[Date Prev][Date Next] [Chronological] [Thread] [Top]

Re: Database deadlock when adding new entry



On 6/20/06, Aleksandar Milivojevic <alex@milivojevic.org> wrote:
Hi,

I'm experiencing database deadlocks when adding new entry into the
directory.  In short, all works fine for some time, than I attempt to
add new entry into the directory, and LDAP server (slapd) simply
hangs.

If this is not associated with a restart, it sounds like you are hitting the default DB library cache size

 I'm still able to bind to the server, however any operation
after that (read or write) will simply hang.  If I restart slapd, it
hangs while initializing bdb (DB4) backend and never starts listening
on network port.  These are the last entries in log files before slapd
hangs on restart:

Jun 19 11:03:40 ldap1 slapd[20331]: bdb_initialize: Sleepycat
Software: Berkeley DB 4.2.52: (December  3, 2003)
Jun 19 11:03:40 ldap1 slapd[20331]: bdb_db_init: Initializing BDB database

The only way to get out of this that I found so far is to stop slapd,
remove all database files in /var/lib/ldap directory, start slapd and
use ldapadd to readd all the old entries back.

Running 'db_recover -h /var/lib/ldap' would most likely fix this specific problem.

 If I attempt to add
same entry again, it hangs again.  However, if the same entry is added
using ldapadd with all the old entries, it works!?

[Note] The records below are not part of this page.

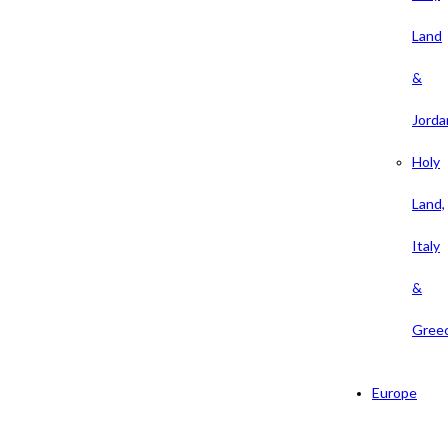
Land
&
Jorda
Holy
Land,
Italy
&
Gree
Europe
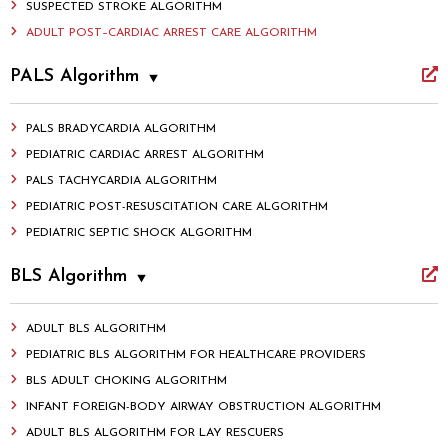
SUSPECTED STROKE ALGORITHM
ADULT POST–CARDIAC ARREST CARE ALGORITHM
PALS Algorithm
PALS BRADYCARDIA ALGORITHM
PEDIATRIC CARDIAC ARREST ALGORITHM
PALS TACHYCARDIA ALGORITHM
PEDIATRIC POST-RESUSCITATION CARE ALGORITHM
PEDIATRIC SEPTIC SHOCK ALGORITHM
BLS Algorithm
ADULT BLS ALGORITHM
PEDIATRIC BLS ALGORITHM FOR HEALTHCARE PROVIDERS
BLS ADULT CHOKING ALGORITHM
INFANT FOREIGN-BODY AIRWAY OBSTRUCTION ALGORITHM
ADULT BLS ALGORITHM FOR LAY RESCUERS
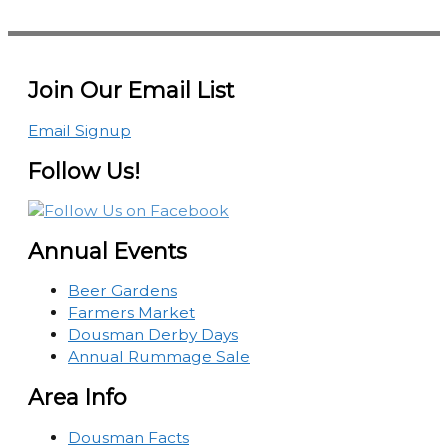
Join Our Email List
Email Signup
Follow Us!
Annual Events
Beer Gardens
Farmers Market
Dousman Derby Days
Annual Rummage Sale
Area Info
Dousman Facts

I've attempted to reproduce the problem on my testing box.  If I use
ldapadd to add all the old entries (like the way I was reinitializing
database on production box), and than add the new entry, all works
fine.  If I copy the raw database files directly from the production
box, than slapd hangs on startup just like the production box.  So my
guess is that something in the database files got corrupted.

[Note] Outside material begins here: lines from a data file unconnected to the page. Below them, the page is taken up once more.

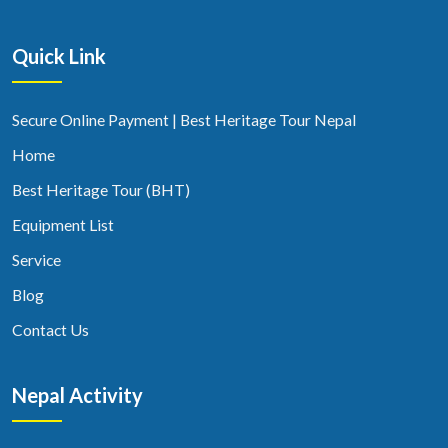
Quick Link
Secure Online Payment | Best Heritage Tour Nepal
Home
Best Heritage Tour (BHT)
Equipment List
Service
Blog
Contact Us
Nepal Activity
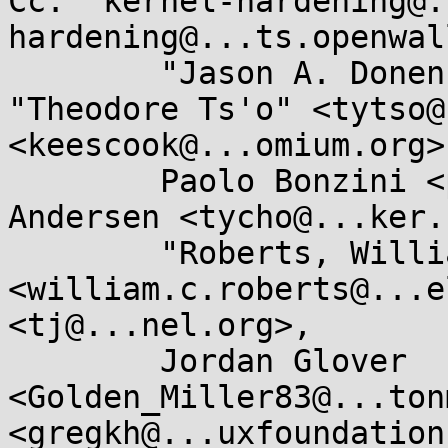
Cc: "kernel-hardening@.
hardening@...ts.openwal
	"Jason A. Donenfeld" <Jason@...c4.com>, 
"Theodore Ts'o" <tytso@
<keescook@...omium.org>,
	Paolo Bonzini <pbonzini@...hat.com>, Tycho 
Andersen <tycho@...ker.
	"Roberts, William C" 
<william.c.roberts@...e
<tj@...nel.org>,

No, they are not corrupt, the database was shutdown uncleanly, and you have not recovered it, and Red Hat's init script does not do it for you, and the version your sitting with does not do automatic database recovery.

(When a filesystem needs to be checked, you don't say it is corrupt
just because you haven't run fsck ..).

The only difference between production and testing box is that
production box is replicated (using syncrepl).  Replication is one
way, all updates are done on the master (the one that hangs), and
slaves (which are read-only) pull the changes.  When the master hangs,
I'm still able to read out data from slaves.

But, eventually they will exhibit the same behaviour.

> I'm using CentOS4 (RHEL4 clone) openldap-2.2.13-4 and db4-4.2.52-7.1
RPM packages.  Database backend is bdb.

Bad idea.

Wondering if this is a known issue (maybe already fixed in current
version of openldap or db4?) or something new?  Anything I might try
changing in slapd or DB4 config?

Firstly, at a minimum: 1)Use DB_CONFIG file, see the FAQ for some discussions on "tuning" (where lack of tuning can prevent your LDAP server from working at all) 2)Enable checkpointing (see the slapd.conf man page) and set a cron job to checkpoint your DB 3)Ensure database recovery is run any time slapd could have been shutdown uncleanly (which is quite likely with the packages you are running).

If you can afford an upgrade, upgrade to 2.3.24, you can try these
packages, which will install in parallel with the original packages
(but, use a decent tool like yum or smart to do so):

http://anorien.warwick.ac.uk/mirrors/buchan/openldap/rhel4/

They ship with an example DB_CONFIG file, the slapd.conf shipped has
an example checkpoint directive, 2.3 does checkpointing (no need for a
cron job) and 2.3 does automatic database recovery.

We're running 2 sets of production LDAP servers on these packages (or
the previous ones), one set with ~ 60 000 entries, one set with ~ 600
000 entries.

Regards,
Buchan